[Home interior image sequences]
= Beginning of Section =

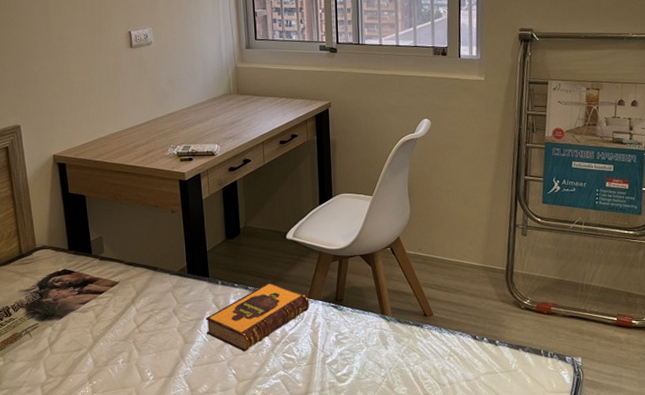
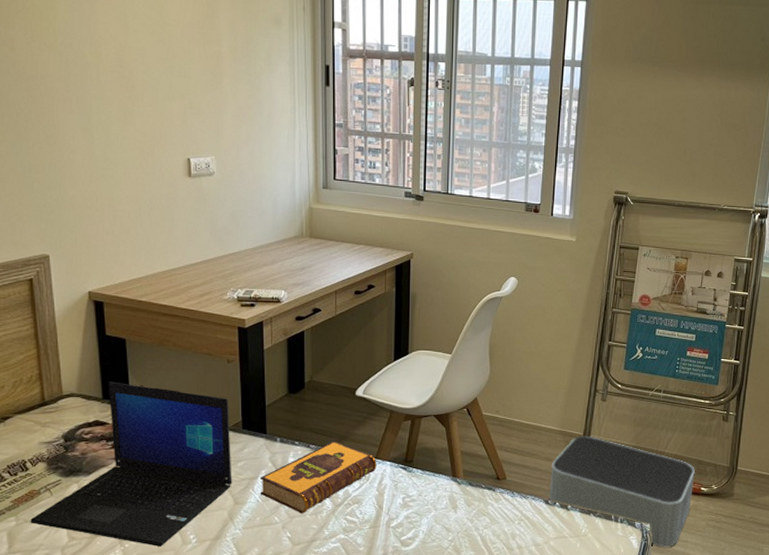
laptop: none [15,234,182,383] -> present [30,381,232,547]
storage bin: none [476,270,624,382] -> present [549,435,695,547]

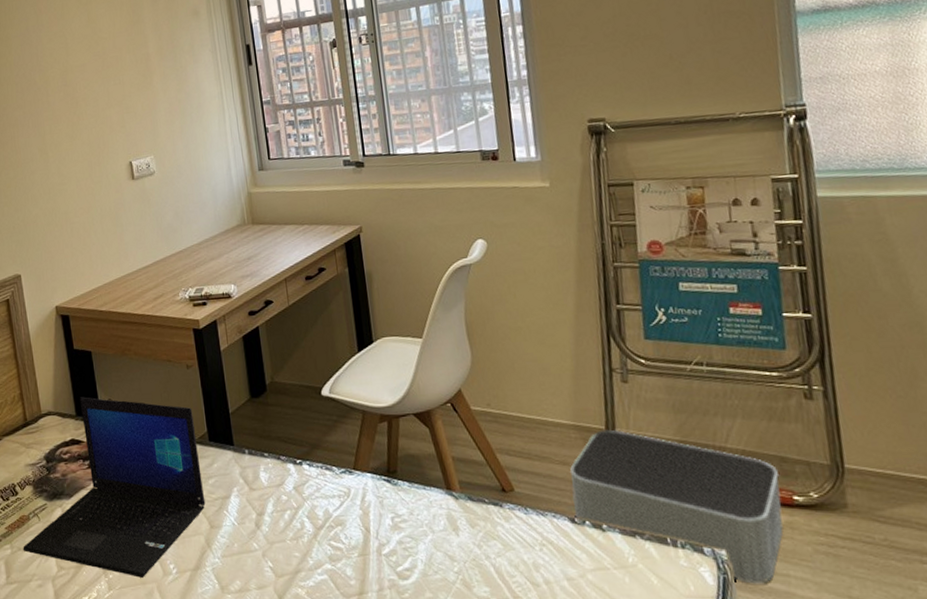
hardback book: present [260,441,377,513] -> none [232,450,357,538]

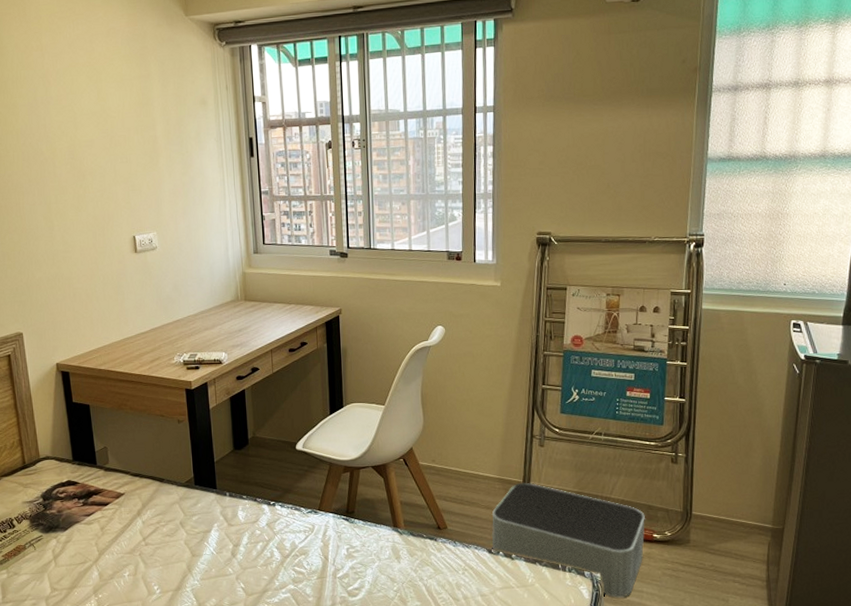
laptop: present [23,397,206,578] -> none [18,444,189,597]

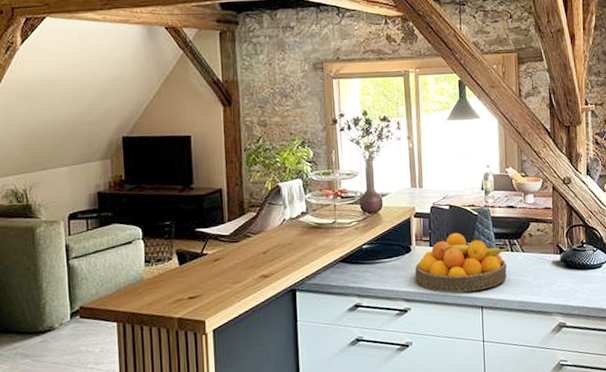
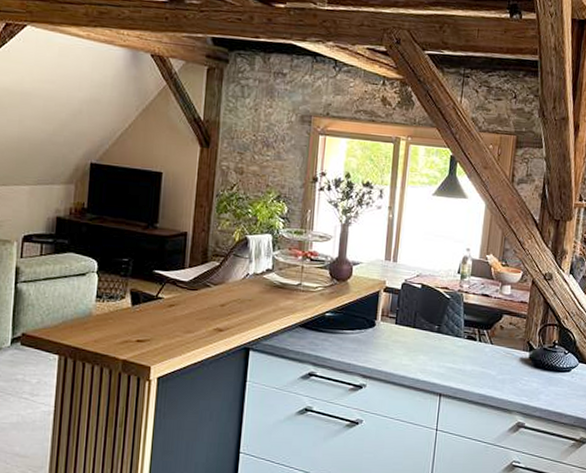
fruit bowl: present [415,233,508,293] -> none [375,314,476,377]

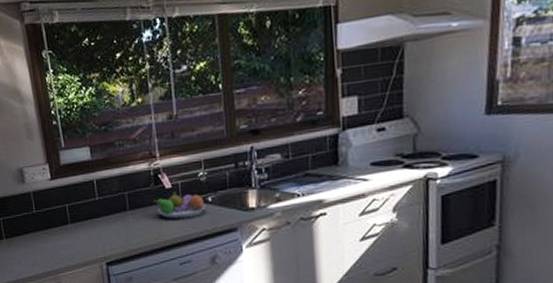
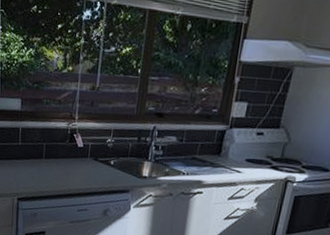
fruit bowl: present [153,191,207,219] -> none [66,150,109,175]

= End of Section =

Write out exactly the lines from the one containing "fruit bowl: present [415,233,508,293]" through the end of the entries, both included. Pictures are not copied.

- **Exercise answer**
fruit bowl: present [415,233,508,293] -> none [375,314,476,377]

fruit bowl: present [153,191,207,219] -> none [66,150,109,175]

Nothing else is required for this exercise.